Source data
◇ ◇ ◇
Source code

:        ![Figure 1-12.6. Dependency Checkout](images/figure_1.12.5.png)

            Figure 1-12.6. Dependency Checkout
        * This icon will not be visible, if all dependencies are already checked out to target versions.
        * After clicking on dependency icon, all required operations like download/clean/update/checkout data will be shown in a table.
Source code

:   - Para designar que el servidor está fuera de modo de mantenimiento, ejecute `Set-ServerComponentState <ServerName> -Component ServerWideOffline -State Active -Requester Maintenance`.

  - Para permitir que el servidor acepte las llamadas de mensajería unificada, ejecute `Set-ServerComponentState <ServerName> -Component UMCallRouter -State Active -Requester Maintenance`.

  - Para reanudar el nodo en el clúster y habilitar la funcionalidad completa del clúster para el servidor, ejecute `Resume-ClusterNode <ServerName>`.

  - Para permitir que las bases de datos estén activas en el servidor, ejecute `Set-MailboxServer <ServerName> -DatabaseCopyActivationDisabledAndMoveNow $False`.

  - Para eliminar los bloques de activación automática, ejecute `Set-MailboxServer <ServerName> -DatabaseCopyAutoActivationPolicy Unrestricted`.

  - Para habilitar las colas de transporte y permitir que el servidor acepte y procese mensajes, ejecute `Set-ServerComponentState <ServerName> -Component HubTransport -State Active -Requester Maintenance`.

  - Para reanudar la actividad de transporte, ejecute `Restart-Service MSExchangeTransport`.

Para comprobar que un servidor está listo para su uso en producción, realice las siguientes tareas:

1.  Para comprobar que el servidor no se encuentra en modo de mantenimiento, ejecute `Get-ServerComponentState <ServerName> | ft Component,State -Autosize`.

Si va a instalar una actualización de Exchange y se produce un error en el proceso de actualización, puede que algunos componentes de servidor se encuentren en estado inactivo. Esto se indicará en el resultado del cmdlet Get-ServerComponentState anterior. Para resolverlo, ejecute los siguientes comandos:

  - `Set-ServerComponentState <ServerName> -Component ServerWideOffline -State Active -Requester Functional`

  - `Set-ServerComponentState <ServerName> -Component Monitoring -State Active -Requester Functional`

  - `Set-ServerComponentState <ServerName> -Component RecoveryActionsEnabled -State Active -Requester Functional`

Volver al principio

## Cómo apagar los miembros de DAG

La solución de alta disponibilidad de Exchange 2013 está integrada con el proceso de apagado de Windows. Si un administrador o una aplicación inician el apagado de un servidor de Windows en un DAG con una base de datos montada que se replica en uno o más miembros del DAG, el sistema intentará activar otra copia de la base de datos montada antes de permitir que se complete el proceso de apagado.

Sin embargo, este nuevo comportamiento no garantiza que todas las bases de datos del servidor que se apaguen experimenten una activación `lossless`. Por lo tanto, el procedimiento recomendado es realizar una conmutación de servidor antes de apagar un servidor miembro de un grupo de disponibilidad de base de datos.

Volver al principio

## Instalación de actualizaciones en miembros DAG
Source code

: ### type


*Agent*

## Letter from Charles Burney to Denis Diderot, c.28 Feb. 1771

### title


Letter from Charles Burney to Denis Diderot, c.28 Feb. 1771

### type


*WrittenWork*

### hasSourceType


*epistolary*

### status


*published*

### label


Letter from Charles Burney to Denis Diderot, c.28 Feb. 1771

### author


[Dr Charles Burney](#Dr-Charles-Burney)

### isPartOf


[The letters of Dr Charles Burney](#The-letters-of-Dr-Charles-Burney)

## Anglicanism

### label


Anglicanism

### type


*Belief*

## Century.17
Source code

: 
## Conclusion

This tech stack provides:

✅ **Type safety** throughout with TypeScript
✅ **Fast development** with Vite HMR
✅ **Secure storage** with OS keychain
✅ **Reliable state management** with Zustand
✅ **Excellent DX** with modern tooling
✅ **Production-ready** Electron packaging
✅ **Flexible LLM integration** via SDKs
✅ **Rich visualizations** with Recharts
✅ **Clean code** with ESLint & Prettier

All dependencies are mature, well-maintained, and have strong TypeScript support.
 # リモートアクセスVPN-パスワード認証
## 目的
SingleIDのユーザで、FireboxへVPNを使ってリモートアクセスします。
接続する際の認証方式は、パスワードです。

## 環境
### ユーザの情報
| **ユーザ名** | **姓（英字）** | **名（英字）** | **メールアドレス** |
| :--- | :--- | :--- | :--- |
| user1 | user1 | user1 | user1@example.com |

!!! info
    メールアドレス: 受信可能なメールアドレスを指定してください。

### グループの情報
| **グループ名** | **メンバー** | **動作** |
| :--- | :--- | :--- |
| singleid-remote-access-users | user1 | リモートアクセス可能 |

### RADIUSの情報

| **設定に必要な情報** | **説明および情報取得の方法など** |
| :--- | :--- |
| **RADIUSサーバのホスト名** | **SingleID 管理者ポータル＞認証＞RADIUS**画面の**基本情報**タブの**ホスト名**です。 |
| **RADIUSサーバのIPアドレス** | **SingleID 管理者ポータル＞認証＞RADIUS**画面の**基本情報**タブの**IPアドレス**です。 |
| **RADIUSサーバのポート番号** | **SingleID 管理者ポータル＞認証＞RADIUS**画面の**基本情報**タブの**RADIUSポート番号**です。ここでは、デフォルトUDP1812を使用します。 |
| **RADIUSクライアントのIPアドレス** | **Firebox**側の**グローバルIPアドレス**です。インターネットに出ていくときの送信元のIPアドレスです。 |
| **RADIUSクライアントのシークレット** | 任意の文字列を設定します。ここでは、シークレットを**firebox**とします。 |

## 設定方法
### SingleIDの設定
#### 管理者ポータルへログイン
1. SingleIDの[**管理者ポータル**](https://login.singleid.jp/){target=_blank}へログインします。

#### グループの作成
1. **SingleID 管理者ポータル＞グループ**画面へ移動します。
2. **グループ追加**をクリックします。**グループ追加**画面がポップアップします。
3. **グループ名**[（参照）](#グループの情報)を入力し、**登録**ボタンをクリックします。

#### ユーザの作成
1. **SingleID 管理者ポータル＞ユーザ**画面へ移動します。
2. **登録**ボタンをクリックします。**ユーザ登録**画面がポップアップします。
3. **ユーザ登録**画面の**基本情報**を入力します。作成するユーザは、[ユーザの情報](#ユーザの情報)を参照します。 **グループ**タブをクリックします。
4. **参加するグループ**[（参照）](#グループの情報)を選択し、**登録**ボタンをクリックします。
◇ ◇ ◇
From the records above, copy only the lines starting with the line that holds "## Instalación de" and going on through the line that holds "user1 | user1@example.com |", exactly as written.

## Instalación de actualizaciones en miembros DAG
Source code

: ### type


*Agent*

## Letter from Charles Burney to Denis Diderot, c.28 Feb. 1771

### title


Letter from Charles Burney to Denis Diderot, c.28 Feb. 1771

### type


*WrittenWork*

### hasSourceType


*epistolary*

### status


*published*

### label


Letter from Charles Burney to Denis Diderot, c.28 Feb. 1771

### author


[Dr Charles Burney](#Dr-Charles-Burney)

### isPartOf


[The letters of Dr Charles Burney](#The-letters-of-Dr-Charles-Burney)

## Anglicanism

### label


Anglicanism

### type


*Belief*

## Century.17
Source code

: 
## Conclusion

This tech stack provides:

✅ **Type safety** throughout with TypeScript
✅ **Fast development** with Vite HMR
✅ **Secure storage** with OS keychain
✅ **Reliable state management** with Zustand
✅ **Excellent DX** with modern tooling
✅ **Production-ready** Electron packaging
✅ **Flexible LLM integration** via SDKs
✅ **Rich visualizations** with Recharts
✅ **Clean code** with ESLint & Prettier

All dependencies are mature, well-maintained, and have strong TypeScript support.
 # リモートアクセスVPN-パスワード認証
## 目的
SingleIDのユーザで、FireboxへVPNを使ってリモートアクセスします。
接続する際の認証方式は、パスワードです。

## 環境
### ユーザの情報
| **ユーザ名** | **姓（英字）** | **名（英字）** | **メールアドレス** |
| :--- | :--- | :--- | :--- |
| user1 | user1 | user1 | user1@example.com |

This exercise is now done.